- Requirement -
Print nothing except the lines of the listing below from the line with "#3 cucumber (410,458,577,703)" to the line with "#5 digital scale (754,528,1060,976)", each exactly as written, both ends included.

(Records for this exercise)

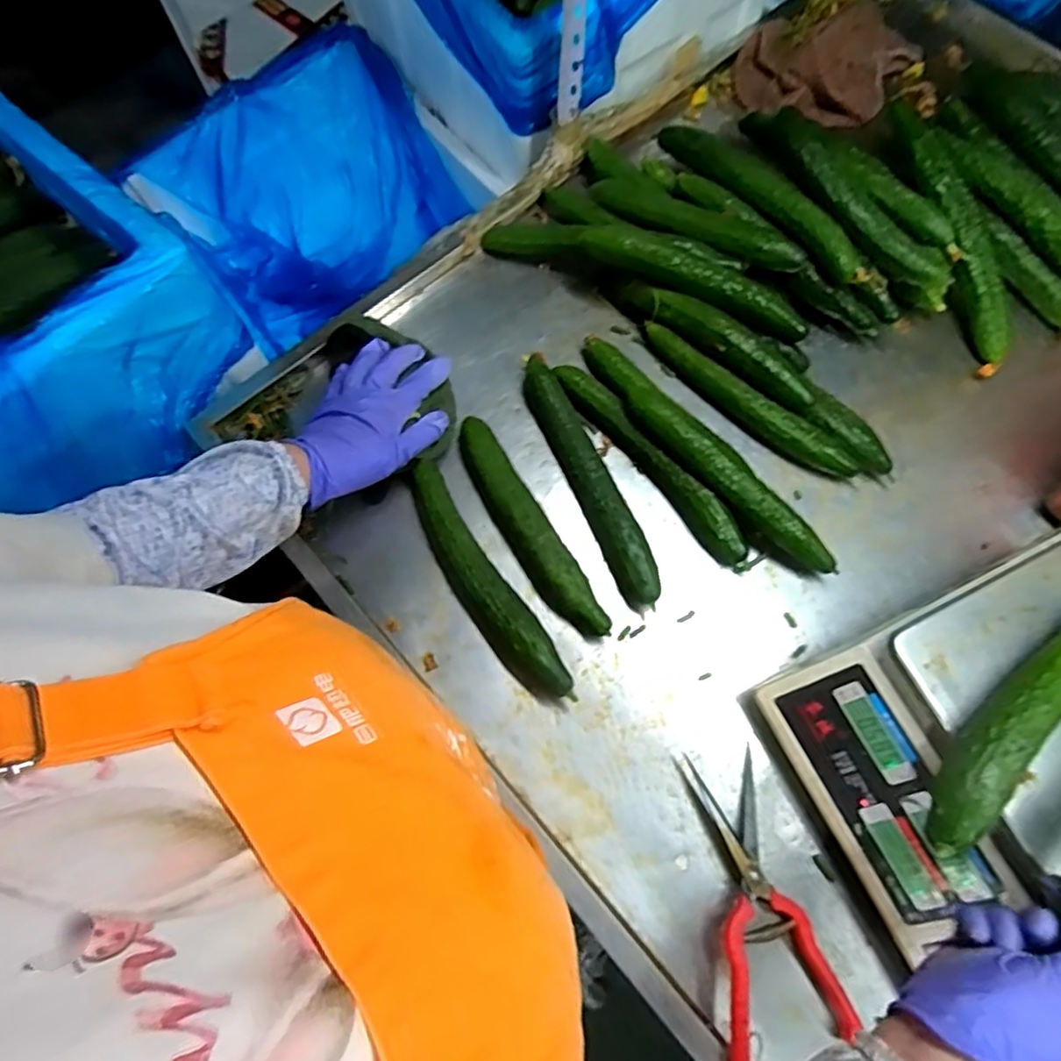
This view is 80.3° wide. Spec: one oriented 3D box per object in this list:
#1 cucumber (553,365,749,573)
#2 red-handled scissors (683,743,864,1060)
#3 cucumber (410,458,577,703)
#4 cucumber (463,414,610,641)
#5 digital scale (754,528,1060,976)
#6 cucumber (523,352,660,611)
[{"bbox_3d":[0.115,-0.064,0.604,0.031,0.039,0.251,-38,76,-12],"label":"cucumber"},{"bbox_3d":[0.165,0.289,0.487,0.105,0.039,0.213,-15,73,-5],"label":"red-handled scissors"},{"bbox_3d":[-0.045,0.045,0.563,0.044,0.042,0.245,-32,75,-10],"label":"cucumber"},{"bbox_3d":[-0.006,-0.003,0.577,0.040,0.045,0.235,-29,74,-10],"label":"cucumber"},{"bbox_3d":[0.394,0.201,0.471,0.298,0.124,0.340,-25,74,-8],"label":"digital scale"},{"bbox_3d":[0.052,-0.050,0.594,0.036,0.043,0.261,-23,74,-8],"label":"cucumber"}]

(End Records for this exercise)
(Records for this exercise)

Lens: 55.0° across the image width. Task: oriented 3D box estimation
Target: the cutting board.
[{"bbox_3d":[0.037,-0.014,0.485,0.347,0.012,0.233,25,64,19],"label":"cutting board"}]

(End Records for this exercise)
(Records for this exercise)

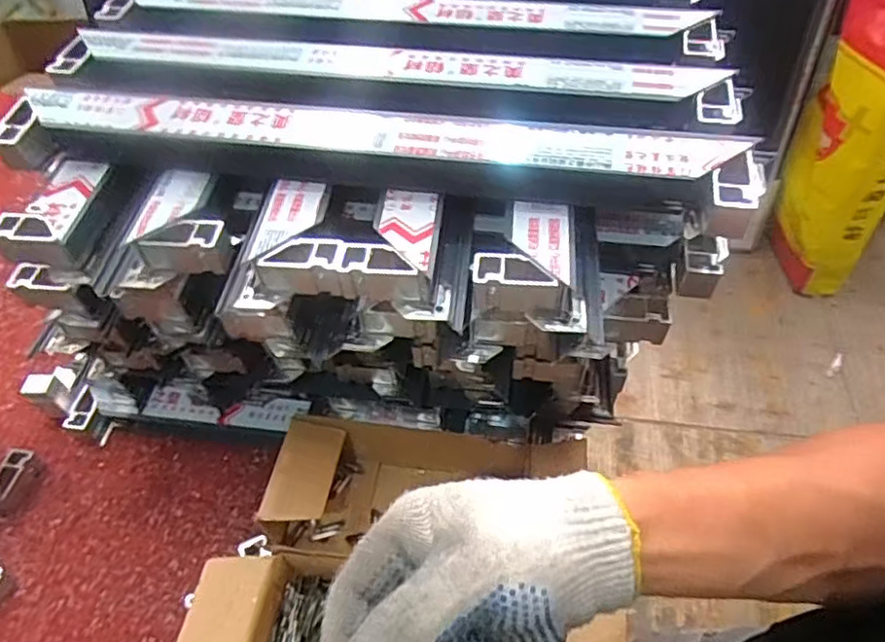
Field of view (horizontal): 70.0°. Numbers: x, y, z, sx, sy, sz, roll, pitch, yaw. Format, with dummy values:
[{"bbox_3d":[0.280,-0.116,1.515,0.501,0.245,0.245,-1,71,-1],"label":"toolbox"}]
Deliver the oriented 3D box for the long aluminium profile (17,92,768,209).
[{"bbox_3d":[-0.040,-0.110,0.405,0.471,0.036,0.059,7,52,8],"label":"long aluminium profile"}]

(End Records for this exercise)

- Answer area -
#3 cucumber (410,458,577,703)
#4 cucumber (463,414,610,641)
#5 digital scale (754,528,1060,976)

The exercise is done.